* **BRIEF**: Give the entries again in full. Nothing may be altered.

START SOURCE MATERIAL

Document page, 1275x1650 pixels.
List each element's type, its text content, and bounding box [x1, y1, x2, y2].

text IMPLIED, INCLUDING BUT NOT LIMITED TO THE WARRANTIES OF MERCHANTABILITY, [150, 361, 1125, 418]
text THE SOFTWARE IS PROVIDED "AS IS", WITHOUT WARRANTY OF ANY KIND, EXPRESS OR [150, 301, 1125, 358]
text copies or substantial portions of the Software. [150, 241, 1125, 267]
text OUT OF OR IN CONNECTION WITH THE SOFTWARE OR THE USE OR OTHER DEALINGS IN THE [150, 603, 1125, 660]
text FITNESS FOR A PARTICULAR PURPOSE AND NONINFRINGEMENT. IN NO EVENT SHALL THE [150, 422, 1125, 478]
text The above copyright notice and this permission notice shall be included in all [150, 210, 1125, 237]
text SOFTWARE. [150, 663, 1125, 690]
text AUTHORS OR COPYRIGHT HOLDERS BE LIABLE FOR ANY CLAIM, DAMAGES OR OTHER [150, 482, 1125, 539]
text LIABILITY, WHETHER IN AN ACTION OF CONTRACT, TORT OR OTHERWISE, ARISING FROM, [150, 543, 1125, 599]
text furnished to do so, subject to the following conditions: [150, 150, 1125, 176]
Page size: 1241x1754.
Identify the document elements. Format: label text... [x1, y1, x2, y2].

END SOURCE MATERIAL

* **RESPONSE FOR THIS EXERCISE**:
Document page, 1275x1650 pixels.
List each element's type, its text content, and bounding box [x1, y1, x2, y2].

text IMPLIED, INCLUDING BUT NOT LIMITED TO THE WARRANTIES OF MERCHANTABILITY, [150, 361, 1125, 418]
text THE SOFTWARE IS PROVIDED "AS IS", WITHOUT WARRANTY OF ANY KIND, EXPRESS OR [150, 301, 1125, 358]
text copies or substantial portions of the Software. [150, 241, 1125, 267]
text OUT OF OR IN CONNECTION WITH THE SOFTWARE OR THE USE OR OTHER DEALINGS IN THE [150, 603, 1125, 660]
text FITNESS FOR A PARTICULAR PURPOSE AND NONINFRINGEMENT. IN NO EVENT SHALL THE [150, 422, 1125, 478]
text The above copyright notice and this permission notice shall be included in all [150, 210, 1125, 237]
text SOFTWARE. [150, 663, 1125, 690]
text AUTHORS OR COPYRIGHT HOLDERS BE LIABLE FOR ANY CLAIM, DAMAGES OR OTHER [150, 482, 1125, 539]
text LIABILITY, WHETHER IN AN ACTION OF CONTRACT, TORT OR OTHERWISE, ARISING FROM, [150, 543, 1125, 599]
text furnished to do so, subject to the following conditions: [150, 150, 1125, 176]
Page size: 1241x1754.
Identify the document elements. Format: label text... [x1, y1, x2, y2].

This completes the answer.